I live in Osaka and will take CFA L1 in June in Tokyo. Provided I pass, I would like to work for a securities company, bank, etc. in Osaka (any type of job is fine and operations actually interests me as well) and continue on with to CFA levels 2 and then 3. Any suggestions on companies to contact or steps to take? I know of a good deal of securities companies in Kitahama but I'm not sure where to start. If it helps, I do speak Japanese (business level -- have been living in Japan 4 years and have been studying for 12 and majored in it in college).
Your chances are much better at foreign companies, but also there, just passing the lowest level of CFA just shows your 'interest in the subject', but other background such as field of study or past work experience will be much more important if you apply for a job. Also keep in mind that most foreign companies are in Tokyo. Some banks such as Citi or HSBC who are building up a nationwide networkwork might also hire the occasional foreigner in the Osaka region, but after Merril Lynch's failed takeover of Yamaichi, no foreign security companies do nationwide retail.
I'm not just interested in working for a shoken company but anything finance related is fine.
I went to the Shoken Analyst website (saa.or.jp) and they had CMA and CIIA listed. Have you ever heard of the latter? It seems to overlap quite a bit with CFA. Is it more recognized in Japan? I'm a bit hesitant to enroll in it after doing a search comparing it to CFA (which I definitely plan to continue through level 3 no matter how my career progresses) as I could not find one good thing about it ("it's outdated" "depreciating in value" etc etc.).
Thank you for the reply.
How would you say the gaimiun test differs from the CMA exam?

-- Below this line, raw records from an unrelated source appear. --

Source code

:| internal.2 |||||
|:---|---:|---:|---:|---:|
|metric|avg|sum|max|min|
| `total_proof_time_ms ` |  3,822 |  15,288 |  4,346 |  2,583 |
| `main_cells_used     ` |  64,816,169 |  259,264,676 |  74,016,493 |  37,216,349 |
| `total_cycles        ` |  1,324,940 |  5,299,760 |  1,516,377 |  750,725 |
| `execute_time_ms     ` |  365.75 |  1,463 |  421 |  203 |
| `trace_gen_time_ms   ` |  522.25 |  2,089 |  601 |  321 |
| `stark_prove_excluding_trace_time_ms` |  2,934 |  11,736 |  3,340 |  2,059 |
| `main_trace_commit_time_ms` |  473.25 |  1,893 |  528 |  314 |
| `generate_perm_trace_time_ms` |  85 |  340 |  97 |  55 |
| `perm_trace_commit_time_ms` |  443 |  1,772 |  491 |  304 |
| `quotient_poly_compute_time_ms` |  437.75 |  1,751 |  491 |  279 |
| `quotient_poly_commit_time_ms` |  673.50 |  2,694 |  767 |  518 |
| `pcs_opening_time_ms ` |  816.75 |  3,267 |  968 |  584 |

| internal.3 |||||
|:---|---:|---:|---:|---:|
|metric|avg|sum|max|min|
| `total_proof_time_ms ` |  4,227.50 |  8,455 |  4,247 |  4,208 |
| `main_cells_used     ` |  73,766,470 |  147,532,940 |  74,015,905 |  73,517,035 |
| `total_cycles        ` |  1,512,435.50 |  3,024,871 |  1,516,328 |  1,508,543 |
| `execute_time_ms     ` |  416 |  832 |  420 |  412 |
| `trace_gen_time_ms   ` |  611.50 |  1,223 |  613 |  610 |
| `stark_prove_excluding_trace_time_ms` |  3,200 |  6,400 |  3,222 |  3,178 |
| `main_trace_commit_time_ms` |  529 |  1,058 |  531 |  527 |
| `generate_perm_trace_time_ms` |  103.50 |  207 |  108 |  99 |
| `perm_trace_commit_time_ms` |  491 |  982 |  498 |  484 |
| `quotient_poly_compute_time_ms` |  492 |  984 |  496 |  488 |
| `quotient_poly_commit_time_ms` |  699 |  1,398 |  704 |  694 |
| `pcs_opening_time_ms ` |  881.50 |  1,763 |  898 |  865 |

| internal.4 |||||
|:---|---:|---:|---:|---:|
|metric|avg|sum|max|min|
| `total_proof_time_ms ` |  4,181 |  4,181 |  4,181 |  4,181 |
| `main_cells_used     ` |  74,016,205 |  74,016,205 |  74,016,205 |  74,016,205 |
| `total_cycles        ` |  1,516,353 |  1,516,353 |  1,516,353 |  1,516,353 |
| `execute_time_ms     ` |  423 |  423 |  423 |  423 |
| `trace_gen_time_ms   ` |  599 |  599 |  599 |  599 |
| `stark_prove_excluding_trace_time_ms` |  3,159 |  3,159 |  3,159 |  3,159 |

As a non native speaker, how hard was it?
Taking one the gaimuin or the CMA seems like something I should add to my list of things to aim for however I still will do CFA first as I rather learn everything first in English and then translate over.
It's much much if you already work in finance, as you will deal with these things on a daily basis.
Also keep in mind that you have not even passed CFA LVL 1 yet. Our of 4 people I know who took the test together at my company, only one passed...
Thanks for the info. Goal one is CFA. Perhaps in a few years I'll take on the shouken gaimuin. (I speak and read at the business level)
How would you say shouken gaimuin differs from CMA (shouken analyist)?